The researchers grew human liver cells and infected them in vitro with the hepatitis C virus. The cells were then exposed to either standard hepatitis C drug treatment or to a diluted dose of silymarin. By analyzing the interactions between silymarin and the virus, the researchers observed that silymarin prevented the entry and fusion of the hepatitis C virus into the target liver cells. They also found that silymarin inhibited the ability of the virus to produce RNA (a chemical that plays an important role in protein synthesis and other chemical activities of the cell), interfering with a portion of the virus's lifecycle. When measured against untreated cells, silymarin also significantly decreased viral load (the amount of virus in the cells), although to a lesser degree than treatment with interferon did. The researchers also found that silymarin prevented the cell-to-cell spread of the virus.

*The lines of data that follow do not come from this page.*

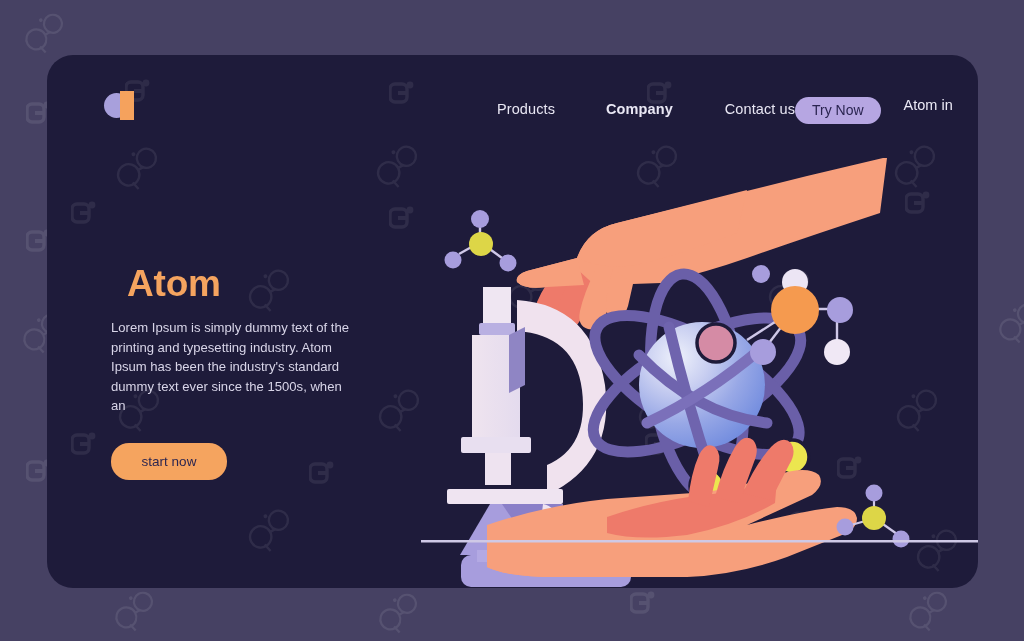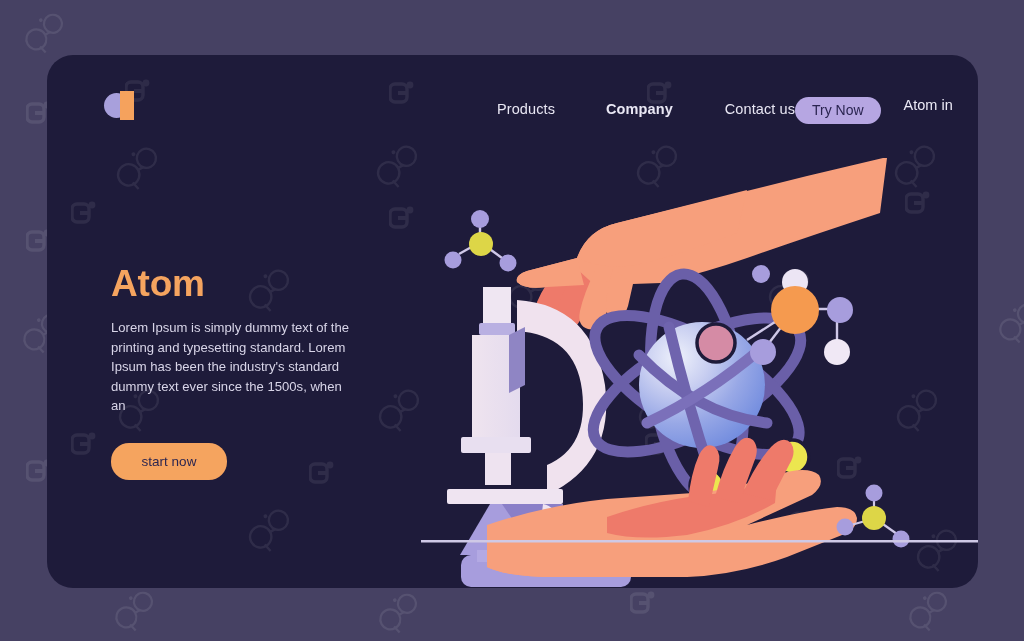--- a/index.html
+++ b/index.html
@@ -114,6 +114,7 @@
     letter-spacing:-.2px;
     line-height:1;
     margin-bottom:16px;
+    margin-left:16px;
   }
   .hero-body {
     color:#d8d5e8;

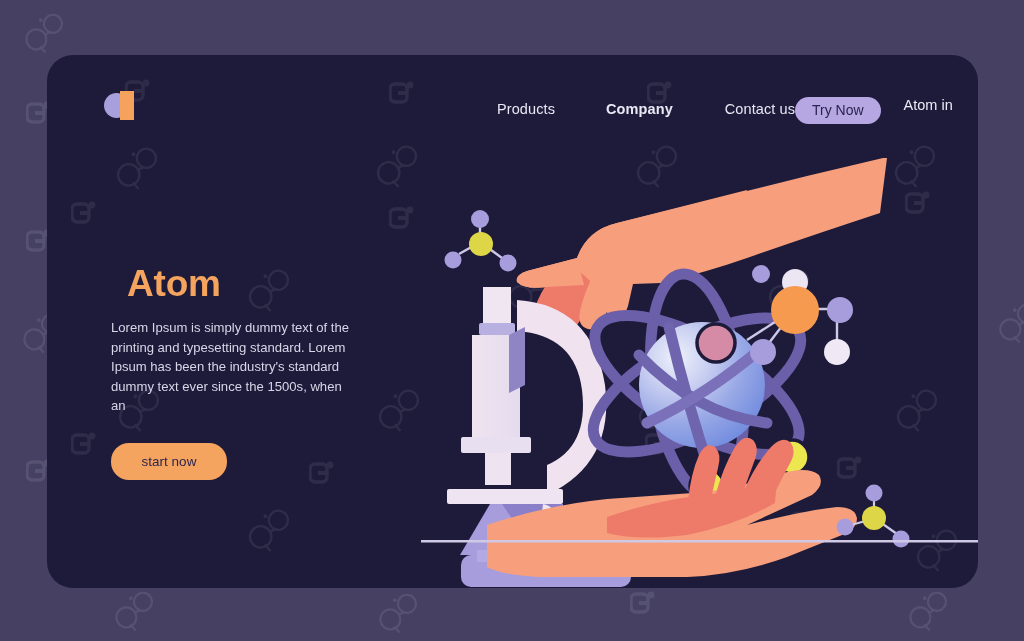--- a/index.html
+++ b/index.html
@@ -636,7 +636,7 @@
 
   <div class="hero">
     <h1 class="hero-title">Atom</h1>
-    <p class="hero-body">Lorem Ipsum is simply dummy text of the printing and typesetting standard. Lorem Ipsum has been the industry's standard dummy text ever since the 1500s, when an</p>
+    <p class="hero-body">Lorem Ipsum is simply dummy text of the printing and typesetting industry. Atom Ipsum has been the industry's standard dummy text ever since the 1500s, when an</p>
     <button class="cta">start now</button>
   </div>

These findings build on previous research of silymarin's antiviral and anti-inflammatory properties and provide more information about the potential mechanisms involved in silymarin's antiviral actions. Further research, particularly in clinical trials, is needed to determine if silymarin could be a safe and effective supplement for treating hepatitis C in humans.
Wagoner J, Negash A, Kane OJ, et al. Multiple effects of silymarin on the hepatitis C virus lifecycle. Hepatology. 2010;51(6):1912–1921.